◆ To do: Copy out the rows beginning at the line that contains "Opens in a new window" and ending after the line that contains "TOP 50 Exam Questions", with both of those lines included. Omit the pictures.

◆ Supplied information:

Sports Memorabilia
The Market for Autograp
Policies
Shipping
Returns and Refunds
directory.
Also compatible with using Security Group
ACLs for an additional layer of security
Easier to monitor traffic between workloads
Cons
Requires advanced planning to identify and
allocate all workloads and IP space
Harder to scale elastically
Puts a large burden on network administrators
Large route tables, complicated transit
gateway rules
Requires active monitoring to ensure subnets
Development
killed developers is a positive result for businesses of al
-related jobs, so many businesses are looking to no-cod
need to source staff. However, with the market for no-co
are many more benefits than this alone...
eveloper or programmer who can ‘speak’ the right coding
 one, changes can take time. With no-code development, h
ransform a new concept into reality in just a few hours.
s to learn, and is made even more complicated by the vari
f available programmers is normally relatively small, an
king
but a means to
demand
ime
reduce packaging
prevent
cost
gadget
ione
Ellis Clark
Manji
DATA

---

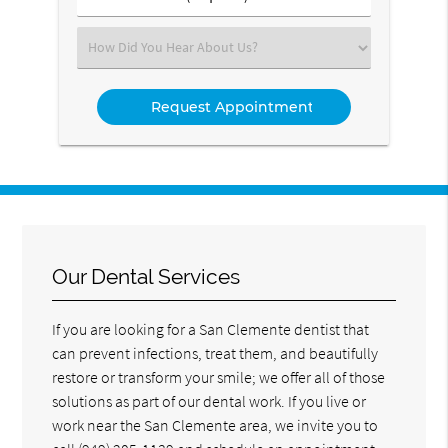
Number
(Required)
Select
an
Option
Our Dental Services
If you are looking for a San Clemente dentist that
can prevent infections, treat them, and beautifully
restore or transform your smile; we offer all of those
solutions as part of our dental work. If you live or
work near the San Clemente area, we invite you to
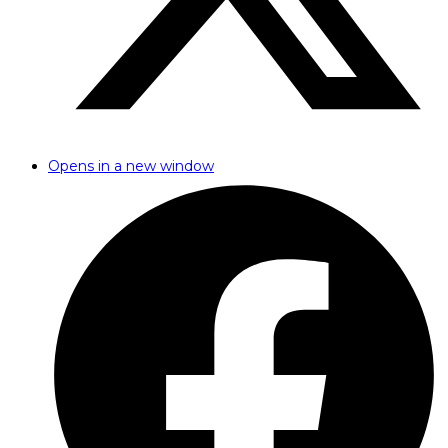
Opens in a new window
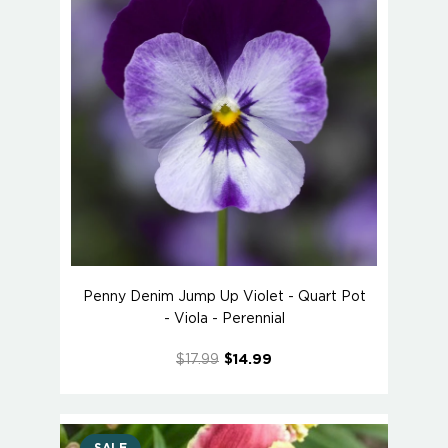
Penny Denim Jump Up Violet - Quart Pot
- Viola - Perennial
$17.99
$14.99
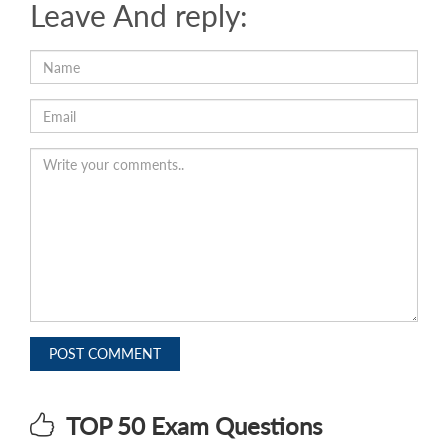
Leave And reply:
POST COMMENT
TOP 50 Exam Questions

◆ Exercise result:
Opens in a new window
Penny Denim Jump Up Violet - Quart Pot
- Viola - Perennial
$17.99
$14.99
Leave And reply:
POST COMMENT
TOP 50 Exam Questions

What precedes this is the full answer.